◆ DATASET CONTENT ◆
########

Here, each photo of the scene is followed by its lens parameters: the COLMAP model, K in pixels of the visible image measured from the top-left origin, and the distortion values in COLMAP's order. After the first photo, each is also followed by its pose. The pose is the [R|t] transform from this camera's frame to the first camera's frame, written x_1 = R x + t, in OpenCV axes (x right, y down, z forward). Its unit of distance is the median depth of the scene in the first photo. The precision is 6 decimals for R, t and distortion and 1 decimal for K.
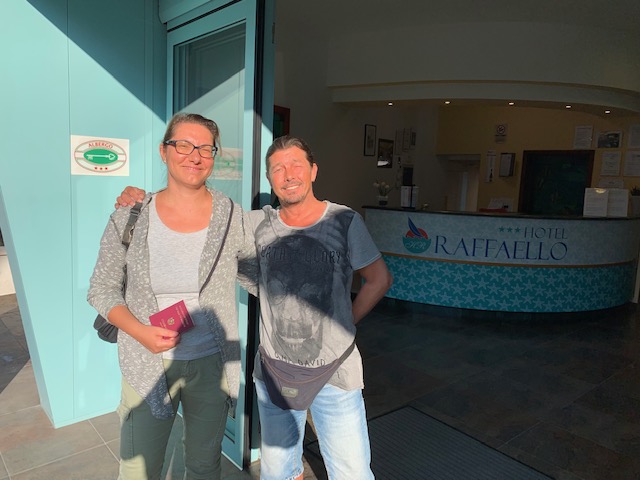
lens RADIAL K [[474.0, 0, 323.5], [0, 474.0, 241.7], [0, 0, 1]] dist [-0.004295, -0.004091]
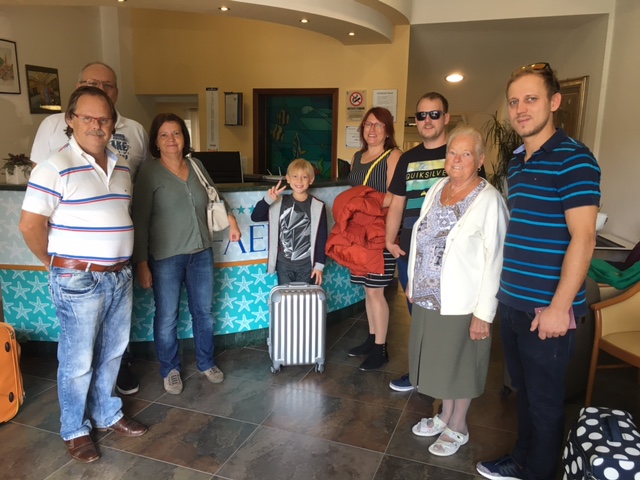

########

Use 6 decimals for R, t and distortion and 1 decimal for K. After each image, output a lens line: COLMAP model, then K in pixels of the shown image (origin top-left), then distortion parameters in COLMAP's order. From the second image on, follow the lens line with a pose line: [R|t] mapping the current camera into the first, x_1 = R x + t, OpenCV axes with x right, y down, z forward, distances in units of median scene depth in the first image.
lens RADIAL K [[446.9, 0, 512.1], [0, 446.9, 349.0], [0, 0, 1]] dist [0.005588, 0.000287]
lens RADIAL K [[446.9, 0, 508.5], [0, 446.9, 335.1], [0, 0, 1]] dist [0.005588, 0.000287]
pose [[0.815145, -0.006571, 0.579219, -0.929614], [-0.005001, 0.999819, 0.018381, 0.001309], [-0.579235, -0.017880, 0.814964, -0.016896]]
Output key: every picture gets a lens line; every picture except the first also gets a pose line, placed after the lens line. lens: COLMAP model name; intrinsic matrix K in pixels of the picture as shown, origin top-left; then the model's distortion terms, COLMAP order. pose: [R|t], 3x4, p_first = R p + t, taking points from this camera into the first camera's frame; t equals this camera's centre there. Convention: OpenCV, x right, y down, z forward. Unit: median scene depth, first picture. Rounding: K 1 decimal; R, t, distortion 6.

########

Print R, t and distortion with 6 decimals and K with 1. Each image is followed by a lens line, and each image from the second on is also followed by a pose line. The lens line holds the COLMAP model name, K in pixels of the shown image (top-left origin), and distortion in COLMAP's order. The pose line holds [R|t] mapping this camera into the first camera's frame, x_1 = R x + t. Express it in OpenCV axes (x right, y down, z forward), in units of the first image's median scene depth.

########

◆ WORK ITEM ◆
Please print the data from the line containing "Use 6 decimals" through the line containing "-0.017880, 0.814964, -0.016896]]", copying those lines exactly and nothing else.

◆ THE ANSWER ◆
Use 6 decimals for R, t and distortion and 1 decimal for K. After each image, output a lens line: COLMAP model, then K in pixels of the shown image (origin top-left), then distortion parameters in COLMAP's order. From the second image on, follow the lens line with a pose line: [R|t] mapping the current camera into the first, x_1 = R x + t, OpenCV axes with x right, y down, z forward, distances in units of median scene depth in the first image.
lens RADIAL K [[446.9, 0, 512.1], [0, 446.9, 349.0], [0, 0, 1]] dist [0.005588, 0.000287]
lens RADIAL K [[446.9, 0, 508.5], [0, 446.9, 335.1], [0, 0, 1]] dist [0.005588, 0.000287]
pose [[0.815145, -0.006571, 0.579219, -0.929614], [-0.005001, 0.999819, 0.018381, 0.001309], [-0.579235, -0.017880, 0.814964, -0.016896]]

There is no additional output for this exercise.